**SÉRIE D'EXERCICES:**
A – Dans le passage sur les sportives transgenres, quelle période couvrait la revue systématique menée par Joanna Harper ?
B – Reprenez le passage sur les sportives transgenres et poursuivez-le après sa dernière phrase.

**PASSAGE SOURCE:**

Joanna Harper est pour sa part dans une position plus intermédiaire. Lors d'une revue systématique des articles publiés entre 1999 et 2020 sur le sujet, elle avait confirmé la persistance de valeurs supérieures en termes de masse musculaire chez les sportives transgenres. Pour autant, elle n'estime pas que cela justifierait leur exclusion de certaines disciplines. "Les avantages ne sont pas nécessairement injustes", explique-t-elle. "Les athlètes gauchers ont des avantages par rapport aux athlètes droitiers dans de nombreux sports. C'est peut-être le plus marqué en escrime où 40% des escrimeurs d'élite sont gauchers contre 10% de la population est gaucher. Mais les escrimeurs droitiers et les escrimeurs gauchers peuvent s'engager dans une compétition significative malgré les avantages dont disposent les escrimeurs gauchers. Cependant, vous ne mettez jamais un gros boxeur sur le ring avec un petit boxeur, peu importe à quel point le petit boxeur est doué". Pour elle, la question qu'il faudrait en réalité se poser, "ce n'est pas 'les femmes trans ont-elles des avantages ?', mais plutôt 'les femmes trans et les femmes peuvent-elles s'affronter dans une compétition significative ?'. À vrai dire, la réponse n'est pas encore définitive".

Tâches de compréhension de figures:

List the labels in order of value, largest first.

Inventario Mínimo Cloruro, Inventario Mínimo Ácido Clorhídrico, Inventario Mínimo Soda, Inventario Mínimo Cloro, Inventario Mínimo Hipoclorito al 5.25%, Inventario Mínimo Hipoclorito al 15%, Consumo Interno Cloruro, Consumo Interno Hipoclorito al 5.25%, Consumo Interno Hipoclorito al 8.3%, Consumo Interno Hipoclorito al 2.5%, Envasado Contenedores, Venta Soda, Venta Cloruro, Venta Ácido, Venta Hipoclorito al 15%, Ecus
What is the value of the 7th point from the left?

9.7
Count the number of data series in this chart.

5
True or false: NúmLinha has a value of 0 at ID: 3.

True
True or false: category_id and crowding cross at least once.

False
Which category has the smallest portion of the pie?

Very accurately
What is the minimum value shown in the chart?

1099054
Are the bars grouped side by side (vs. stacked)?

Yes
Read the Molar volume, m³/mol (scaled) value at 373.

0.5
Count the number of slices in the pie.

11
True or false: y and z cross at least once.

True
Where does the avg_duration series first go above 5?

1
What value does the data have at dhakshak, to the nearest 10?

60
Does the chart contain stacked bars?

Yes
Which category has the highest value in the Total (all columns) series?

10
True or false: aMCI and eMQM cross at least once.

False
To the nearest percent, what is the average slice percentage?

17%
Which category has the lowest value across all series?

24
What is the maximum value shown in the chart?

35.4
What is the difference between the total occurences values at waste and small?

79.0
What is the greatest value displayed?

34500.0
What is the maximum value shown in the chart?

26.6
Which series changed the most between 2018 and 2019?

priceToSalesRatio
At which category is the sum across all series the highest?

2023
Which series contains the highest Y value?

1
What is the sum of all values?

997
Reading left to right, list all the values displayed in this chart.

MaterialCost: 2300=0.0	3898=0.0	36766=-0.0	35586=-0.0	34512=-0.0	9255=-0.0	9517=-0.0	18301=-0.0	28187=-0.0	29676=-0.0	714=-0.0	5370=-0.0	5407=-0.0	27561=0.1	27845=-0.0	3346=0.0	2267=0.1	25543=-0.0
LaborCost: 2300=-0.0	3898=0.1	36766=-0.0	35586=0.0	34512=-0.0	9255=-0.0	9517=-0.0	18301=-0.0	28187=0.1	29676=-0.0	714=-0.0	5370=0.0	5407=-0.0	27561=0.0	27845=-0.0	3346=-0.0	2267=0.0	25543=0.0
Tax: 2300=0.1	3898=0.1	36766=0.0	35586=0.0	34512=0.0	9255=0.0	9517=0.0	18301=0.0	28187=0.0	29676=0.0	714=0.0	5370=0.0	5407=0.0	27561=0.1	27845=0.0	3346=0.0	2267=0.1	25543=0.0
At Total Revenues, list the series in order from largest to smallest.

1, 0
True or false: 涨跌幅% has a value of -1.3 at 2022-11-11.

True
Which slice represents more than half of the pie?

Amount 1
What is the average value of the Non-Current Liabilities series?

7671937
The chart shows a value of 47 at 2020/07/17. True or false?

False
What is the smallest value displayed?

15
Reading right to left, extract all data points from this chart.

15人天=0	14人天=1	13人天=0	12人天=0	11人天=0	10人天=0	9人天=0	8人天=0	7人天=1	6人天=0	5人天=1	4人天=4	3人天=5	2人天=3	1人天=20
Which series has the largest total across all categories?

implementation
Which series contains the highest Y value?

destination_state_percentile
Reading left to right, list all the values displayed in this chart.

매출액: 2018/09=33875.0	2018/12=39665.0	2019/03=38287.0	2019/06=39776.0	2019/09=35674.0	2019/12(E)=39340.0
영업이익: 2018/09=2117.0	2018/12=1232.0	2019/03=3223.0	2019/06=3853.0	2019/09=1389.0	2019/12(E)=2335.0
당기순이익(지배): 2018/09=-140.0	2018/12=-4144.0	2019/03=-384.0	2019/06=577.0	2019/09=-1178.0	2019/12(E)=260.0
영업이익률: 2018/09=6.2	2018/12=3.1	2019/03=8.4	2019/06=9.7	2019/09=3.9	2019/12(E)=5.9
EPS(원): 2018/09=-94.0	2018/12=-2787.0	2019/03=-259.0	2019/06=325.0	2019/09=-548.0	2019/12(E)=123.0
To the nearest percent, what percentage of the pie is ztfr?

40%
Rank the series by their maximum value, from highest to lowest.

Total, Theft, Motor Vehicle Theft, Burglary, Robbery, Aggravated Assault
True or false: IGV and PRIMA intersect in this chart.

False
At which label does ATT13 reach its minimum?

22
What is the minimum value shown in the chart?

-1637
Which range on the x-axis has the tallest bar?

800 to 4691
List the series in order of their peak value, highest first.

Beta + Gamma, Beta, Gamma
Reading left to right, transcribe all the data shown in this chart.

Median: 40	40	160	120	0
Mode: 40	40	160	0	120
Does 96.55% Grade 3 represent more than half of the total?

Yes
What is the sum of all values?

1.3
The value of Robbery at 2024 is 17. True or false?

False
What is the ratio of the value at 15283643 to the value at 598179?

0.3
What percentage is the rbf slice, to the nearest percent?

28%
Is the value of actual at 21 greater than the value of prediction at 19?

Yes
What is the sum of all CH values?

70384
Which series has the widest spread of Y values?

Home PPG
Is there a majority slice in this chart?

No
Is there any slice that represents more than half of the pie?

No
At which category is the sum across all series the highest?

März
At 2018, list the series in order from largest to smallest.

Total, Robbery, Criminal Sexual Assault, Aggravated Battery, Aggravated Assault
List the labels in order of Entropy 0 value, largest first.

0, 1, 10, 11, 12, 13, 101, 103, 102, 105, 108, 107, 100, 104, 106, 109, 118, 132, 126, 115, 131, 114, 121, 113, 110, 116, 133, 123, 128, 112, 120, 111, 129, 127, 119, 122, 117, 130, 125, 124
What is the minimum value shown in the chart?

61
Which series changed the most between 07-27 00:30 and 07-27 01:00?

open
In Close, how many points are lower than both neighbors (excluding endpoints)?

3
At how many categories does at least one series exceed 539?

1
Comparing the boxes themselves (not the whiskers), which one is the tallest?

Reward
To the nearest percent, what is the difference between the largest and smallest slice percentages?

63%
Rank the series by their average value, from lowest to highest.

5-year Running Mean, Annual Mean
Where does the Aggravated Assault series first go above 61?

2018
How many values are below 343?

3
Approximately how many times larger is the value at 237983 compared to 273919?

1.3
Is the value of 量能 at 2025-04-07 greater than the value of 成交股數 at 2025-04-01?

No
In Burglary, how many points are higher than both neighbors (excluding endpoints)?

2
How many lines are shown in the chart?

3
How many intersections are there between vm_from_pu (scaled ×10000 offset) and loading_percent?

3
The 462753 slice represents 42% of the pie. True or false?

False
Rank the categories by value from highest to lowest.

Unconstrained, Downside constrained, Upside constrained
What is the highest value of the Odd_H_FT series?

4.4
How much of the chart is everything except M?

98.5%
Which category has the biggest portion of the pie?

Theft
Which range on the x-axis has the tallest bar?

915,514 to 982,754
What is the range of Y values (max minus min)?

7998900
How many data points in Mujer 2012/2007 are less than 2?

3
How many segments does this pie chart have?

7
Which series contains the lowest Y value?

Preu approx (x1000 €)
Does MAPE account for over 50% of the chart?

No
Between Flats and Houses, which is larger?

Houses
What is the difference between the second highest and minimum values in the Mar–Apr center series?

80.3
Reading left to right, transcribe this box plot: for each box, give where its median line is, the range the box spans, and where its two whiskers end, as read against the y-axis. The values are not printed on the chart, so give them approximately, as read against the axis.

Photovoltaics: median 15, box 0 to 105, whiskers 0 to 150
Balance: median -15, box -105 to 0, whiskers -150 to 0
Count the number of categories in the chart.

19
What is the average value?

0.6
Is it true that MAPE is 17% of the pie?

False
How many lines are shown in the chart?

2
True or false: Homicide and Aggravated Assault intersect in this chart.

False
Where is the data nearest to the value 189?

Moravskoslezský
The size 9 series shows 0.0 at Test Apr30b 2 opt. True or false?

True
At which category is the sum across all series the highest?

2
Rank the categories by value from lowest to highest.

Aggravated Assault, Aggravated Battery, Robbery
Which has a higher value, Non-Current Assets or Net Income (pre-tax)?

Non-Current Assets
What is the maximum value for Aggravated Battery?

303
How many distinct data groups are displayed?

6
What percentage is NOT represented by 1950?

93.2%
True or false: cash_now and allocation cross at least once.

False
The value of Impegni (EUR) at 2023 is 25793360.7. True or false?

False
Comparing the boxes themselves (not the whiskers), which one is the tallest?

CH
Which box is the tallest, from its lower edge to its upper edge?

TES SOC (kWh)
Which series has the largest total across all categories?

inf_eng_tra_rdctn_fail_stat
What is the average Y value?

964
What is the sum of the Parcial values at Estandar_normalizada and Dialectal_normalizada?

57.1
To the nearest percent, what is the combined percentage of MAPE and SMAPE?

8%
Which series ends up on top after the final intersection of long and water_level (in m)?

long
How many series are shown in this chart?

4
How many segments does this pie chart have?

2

**RÉPONSES CI-DESSOUS:**
A – Les articles publiés entre 1999 et 2020.

B –
Après les sportives transgenres, l'exclusion de Usain Bolt et Michael Phelps?

Le véritable problème reviendrait donc de non pas à se focaliser sur la testostérone mais à s'assurer que l'égalité globale entre sportives est respectée. Mais on peut se demander jusqu'où cette réflexion peut mener. Faudrait-il ainsi exclure aussi les femmes cisgenres qui s'écarteraient d'une norme édictée? C'est la question qui s'est posée lorsque la Fédération internationale d'athlétisme a écarté l'athlète Caster Semenya, une femme atteinte d'hyperandrogénie. Tant qu'elle ne suivrait pas un traitement pour faire baisser son taux de testostérone, elle continuerait d'être empêchée de concourir, malgré les autres conséquences que cela pourrait avoir sur sa santé et sa vie sociale. Une décision qu'elle a vivement critiqué et qu'elle a assimilé au sexisme. "Les hommes ne sont pas tous très musclés, il y a des grands et des petits, ils n’ont pas tous les mêmes qualités, certains ont des avantages que d’autres n’ont pas. Pourquoi on ne s’en prend pas à eux ?".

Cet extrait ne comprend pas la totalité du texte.